■あとがき(第79号)
■高山れおな
週末にスーツを買いまして、考えてみるとこれは(喪服を別にすれば)じつに十七年ぶりのスーツ購入。つまり就職一年目以来ということです。社会人一年生は、当たり前ながらスーツをたくさん誂えます。
年のくれ破れ袴の幾くだり 杉風
なんていう古句もございますように、ふつうはその後も新陳代謝が続く(順次買い換えてゆく)ところ、わたくしの場合、就職二年目からはスーツをほとんど着なくていい(いいというか着ないで済ませている)部署に異動になり、スーツを全く購入しないままおそろしい歳月がたってしまったのでした。就職初年に買った大半は安物でしたが、いちおうちゃんとしたのが二着あり、さらにそのうち生き残った一着だけでもう長らくやり過ごしてきた(なにしろスーツ着用はせいぜい年十回くらいなもので)のでしたが、なんか急に新しいスーツが欲しくなったのです。次なる要検討物件は、壊れたままでもう五年ばかりになる書斎と寝室のエアコン。これも買おうか買うまいか迷っているうちに、十年くらいはあっという間に過ぎてしまうに違いありません。

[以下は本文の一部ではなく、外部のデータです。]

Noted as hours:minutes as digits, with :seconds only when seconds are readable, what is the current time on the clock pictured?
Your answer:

ここしばらくは、大塚ひかりさんの『源氏物語』の新訳を読み上げ、かつ各所の展覧会を見倒すという二つの仕事を全うすべく、二宮金次郎と化して都下を徘徊しておりました。必然的に脳内源氏濃度は最高潮となり、俳句濃度は最低調。関さんが紹介している西澤みず季さんの
マッサージ機に腹揺れてをり十三夜
という情景と同じくらい(俳句的には)寒い寒い春の日々でございました。
■中村安伸
妻が現在バンクーバーに滞在中であり、私もテレビでオリンピックばかり視ているので、自然と生活時間があちらに同期してしまったようです。こちらの夕方が向こうの深夜、こちらの深夜がむこうの早朝にあたるため、夕方に眠り、早朝に目がさめるという生活になっています。

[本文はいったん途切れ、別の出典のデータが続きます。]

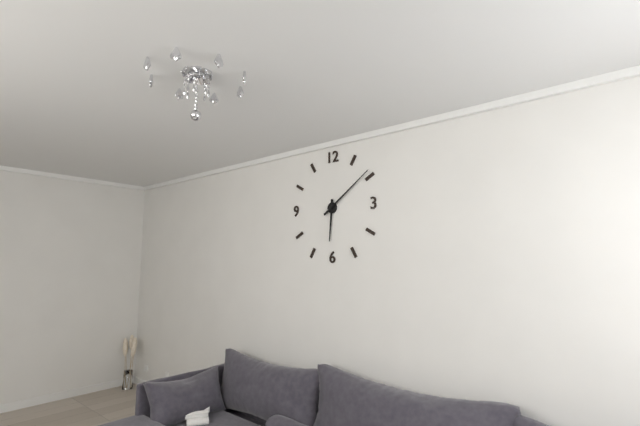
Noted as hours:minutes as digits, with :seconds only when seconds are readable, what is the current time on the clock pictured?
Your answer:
6:09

そんななか、18時半開演の能を観に行ったところ、ちょうど就寝時間にあたったため、睡魔との戦いは壮絶を極めました。結局負けてしまいましたが「魔」の字を生々しく感じました。
眠ってしまうと自分でも何をしでかすかわかりません。周囲の人々にご迷惑をおかけしていなければ良いのですが。